Open martindurant opened 9 months ago
You're welcome!
The returning of read-only numpy arrays is certainly one of the parts of the large CoW change (https://pandas.pydata.org/pdeps/0007-copy-on-write.html) we are least certain about. So feedback from downstream developers is certainly welcome.
I assume the issue here is because you allocate an empty dataframe first, and then get "view" arrays to write into. For the index, in one of the code paths that happens here:
The return value of .values
is now a read-only numpy array (https://pandas.pydata.org/docs/user_guide/copy_on_write.html#read-only-numpy-arrays). You know you just created this data yourself, so you can safely change its writeable
flag to True as a workaround.
And I suppose this only happens for the Index, because for columns you rely on the Block.values, where we didn't add this protection as this is regarded as internal anyway.

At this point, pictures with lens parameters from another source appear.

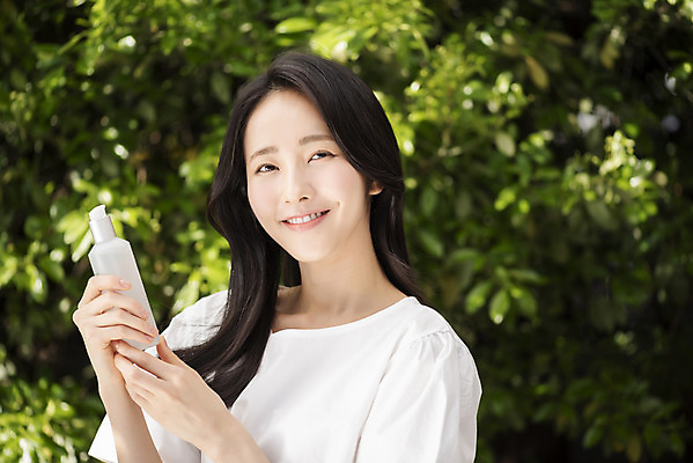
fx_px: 2022
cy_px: 232
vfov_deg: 13.1
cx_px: 346
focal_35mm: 105
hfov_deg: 19.4
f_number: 4
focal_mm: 105
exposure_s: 1/400
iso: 100
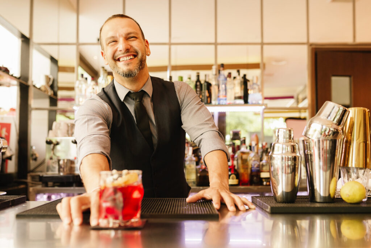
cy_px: 124
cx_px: 186
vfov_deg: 37.9
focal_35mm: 35
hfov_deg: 54.4
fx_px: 361
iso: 640
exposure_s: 1/160
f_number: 2.8
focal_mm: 35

It's probably already covered by the failing tests you have in fastparquet's own test suite, but listing here some tests that are failing on the pandas side (they were being skipped with CoW enabled for some time, we should have reported that earlier):
# dataframe with a non-default (i.e. non-RangeIndex) index
df = pd.DataFrame({"A": [1, 2, 3]}, index=list("abc"))
df.to_parquet("test.parquet", engine="fastparquet")
pd.read_parquet("test.parquet", engine="fastparquet")
# probably same underlying issue; tz-aware datetime index
import datetime
idx = [datetime.datetime.now(datetime.timezone.utc)] * 5
df = pd.DataFrame(index=idx, data={"index_as_col": idx})
df.to_parquet("test.parquet", engine="fastparquet")
pd.read_parquet("test.parquet", engine="fastparquet")
Thanks for the info, @jorisvandenbossche . Any idea of the release timeline?
The current goal is April
No longer allows setting series values in-place. Thanks pandas.